The best work happens when design and development happen in tandem — when one informs the other, and ideas are continuously bounced between various teams. And for real-time collaboration, designers and engineers were involved at every stage. From the core technology decisions and how, or if, data was stored, to how people’s selections and cursors were displayed in the document.

Of pebbles and hills

One analogy that we use internally is that developing a new feature should be like a bunch of pebbles rolling down a hill. They each roll fast, but none alone is too impactful, and any one can be stopped or corrected if needed.

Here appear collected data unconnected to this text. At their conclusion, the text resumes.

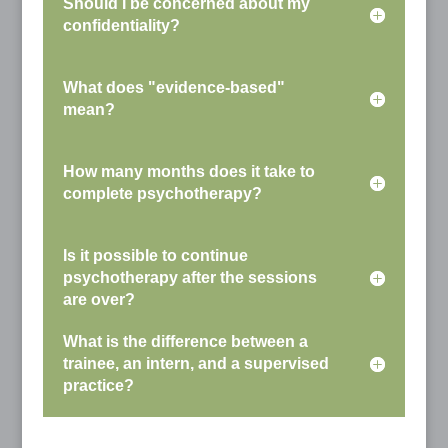
Should I be concerned about my
confidentiality?
What does "evidence-based"
mean?
How many months does it take to
complete psychotherapy?
Is it possible to continue
psychotherapy after the sessions
are over?
What is the difference between a
trainee, an intern, and a supervised
practice?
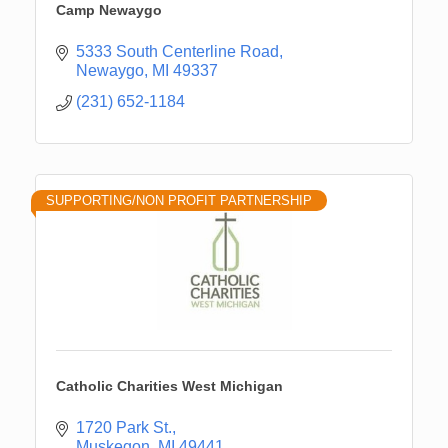
Camp Newaygo
5333 South Centerline Road
Newaygo
MI
49337
(231) 652-1184
SUPPORTING/NON PROFIT PARTNERSHIP
Catholic Charities West Michigan
1720 Park St.
Muskegon
MI
49441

With a big design up front, the situation is more like a boulder rolling downhill — people get invested in the feature, and the time already spent will make it almost impossible to stop, even if the boulder’s taken a wrong turn somewhere.

Many of you — us included — have probably shipped features like that in the past, and we’ve seen them land with a thud at the bottom of the hill (and a collective shrug from users). Looking back, we kind of knew it would happen. But the boulder started rolling and nobody was strong or brave enough to stop it.

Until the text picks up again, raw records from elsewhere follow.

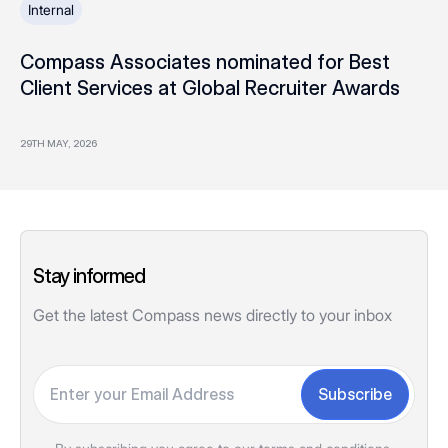
Internal
Compass Associates nominated for Best
Client Services at Global Recruiter Awards
29TH MAY, 2026
Stay informed
Get the latest Compass news directly to your inbox
Your email
Subscribe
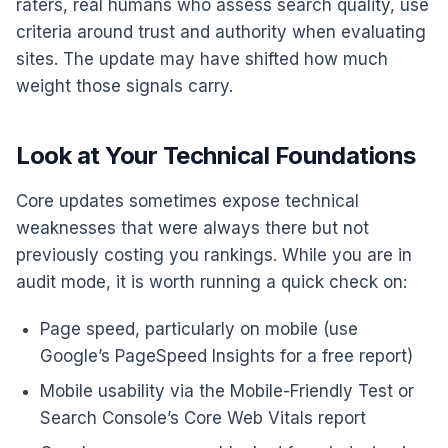
raters, real humans who assess search quality, use
criteria around trust and authority when evaluating
sites. The update may have shifted how much
weight those signals carry.
Look at Your Technical Foundations
Core updates sometimes expose technical
weaknesses that were always there but not
previously costing you rankings. While you are in
audit mode, it is worth running a quick check on:
Page speed, particularly on mobile (use
Google’s PageSpeed Insights for a free report)
Mobile usability via the Mobile-Friendly Test or
Search Console’s Core Web Vitals report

This is also why we always encourage our own designers to use features or hardcoded tests that we would never ship to customers in a million years.

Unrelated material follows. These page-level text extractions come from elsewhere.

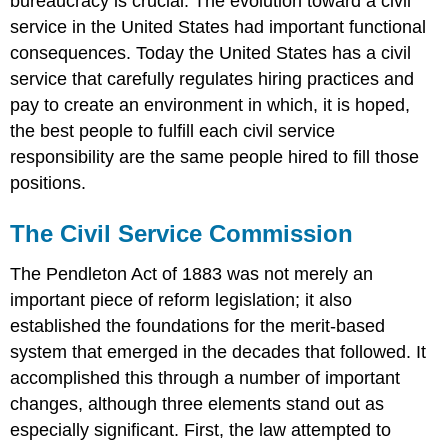
bureaucracy is crucial. The evolution toward a civil
Questions
service in the United States had important functional
consequences. Today the United States has a civil
service that carefully regulates hiring practices and
pay to create an environment in which, it is hoped,
the best people to fulfill each civil service
responsibility are the same people hired to fill those
positions.
The Civil Service Commission
The Pendleton Act of 1883 was not merely an
important piece of reform legislation; it also
established the foundations for the merit-based
system that emerged in the decades that followed. It
accomplished this through a number of important
changes, although three elements stand out as
especially significant. First, the law attempted to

For example, with real-time collaboration we knew that keeping the document state consistent across clients was the hardest technical challenge. We had to prove to ourselves that the technology would work on a fundamental level — if we couldn’t pull that off, everything else was irrelevant. So in our very first internal builds, real-time collaboration had no UI at all. You couldn’t tell if you were alone in a document or not, and changes from your peers just appeared, as if by magic. You wouldn’t see people’s avatars or even see their cursor.

Mac and Web.  Courtesy of Sketch.

Honestly? It was really weird. We knew that we needed presence information before we started, but seeing collaboration working without it made that case even stronger. It was a good reminder you can theorize in advance, but nothing beats actually having a working product in your hands.

From there, the working product can inform the next steps to take. You may have already planned for them, but more often than not you hit on something you hadn’t thought of. When cursors from other people (initially, as random colored dots) started appearing in our internal builds, we knew we had magic on our hands.

Research and dogfooding

Once we had a flow in place, it was time to test it with people outside of Sketch. Our Research team runs dozens of tests for features like his, making detailed notes on challenges, stumbling points, and misunderstandings. Sometimes, they reveal that our assumptions about user behavior aren’t quite right. For real-time collaboration, there were a few important insights that helped us make the whole experience even more seamless.

At the same time, we battle-tested real-time collaboration in formal and less formal ways. Dogfooding is a big part of our development process at Sketch — as a design-focused team, we are quite literally our own target customers. So we always test new features ourselves as much as possible, long before they land in our users’ hands. And while that usually means doing daily work in test builds, it doesn’t always have to be so serious.

Part of our end-of-year event was a collaborative movie-title guessing game designed to involve 100 people in a single document. I can’t say it worked flawlessly, but it gave us a lot of good data to work from. When we repeated the exercise a few months later, the system didn’t break a sweat. It was a huge moment for the whole team.

As I mentioned in my opening, real-time collaboration was probably the largest and most challenging feature we’ve ever built. But we’re incredibly proud that it’s now in the hands of our users, and we really think it feels amazing to collaborate together in Sketch in real-time. We hope you love it as much as we do.